Problems with read ops when table size is large

Hi,
I¹m having problems doing client operations when my table is large.  I did
an initial test like this:
6 servers
6 GB heap size per server
20 million 1K recs (so ~3 GB per server)

I was able to do at least 5,000 random read/write operations per second.

I think increased my table size to
120 million 1K recs (so ~20 GB per server)

I then put a very light load of random reads on the table: 20 reads per
second.  I¹m able to do a few, but within 10-20 seconds, they all fail.  I
found many errors of the following type in the hbase master log:

java.io.IOException: java.io.IOException: Could not obtain block:
blk_-7409743019137510182_39869
file=/hbase/.META./1028785192/info/2540865741541403627

If I wait about 5 minutes, I can repeat this sequence (do a few operations,
then get errors).

If anyone has any suggestions or needs me to list particular settings, let
me know.  The odd thing is that I observe no problems and great performance
with a smaller table.

Thanks,
Adam



Re: Problems with read ops when table size is large

Posted by Andrew Purtell <ap...@apache.org>.
See http://issues.apache.org/jira/browse/HDFS-223 (Asynchronous IO Handling in Hadoop and HDFS) for background. As the data grows the xcievers setting the cluster requires transitions upwards. When I build a new cluster I start with dfs.datanode.max.xcievers=4096, which provides a lot of headroom for growth. On another JIRA from the 0.18 timeframe the HDFS guys suggest starting with 2K. 

   - Andy




________________________________
From: Ryan Rawson <ry...@gmail.com>
To: hbase-user@hadoop.apache.org
Sent: Sat, December 5, 2009 11:17:37 PM
Subject: Re: Problems with read ops when table size is large

Looks like your problem is #4:  "dfs.datanode.max.xcievers"

You need to set this in hadoop/conf/hdfs-site.xml

Change this and I'm sure your experience will improve.

Supplied data:
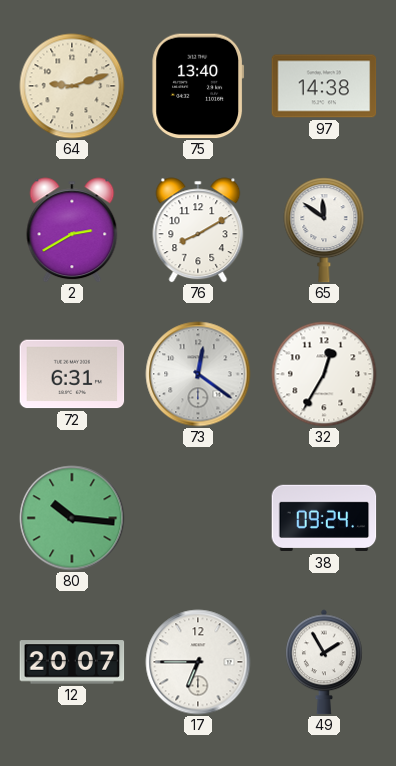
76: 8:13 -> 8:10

The exercise: Write out the stretch of the HBase thread from "java.io.IOException: java.io.IOException: Could" through "a smaller table.".

Result below:
java.io.IOException: java.io.IOException: Could not obtain block:
blk_-7409743019137510182_39869
file=/hbase/.META./1028785192/info/2540865741541403627

If I wait about 5 minutes, I can repeat this sequence (do a few operations,
then get errors).

If anyone has any suggestions or needs me to list particular settings, let
me know.  The odd thing is that I observe no problems and great performance
with a smaller table.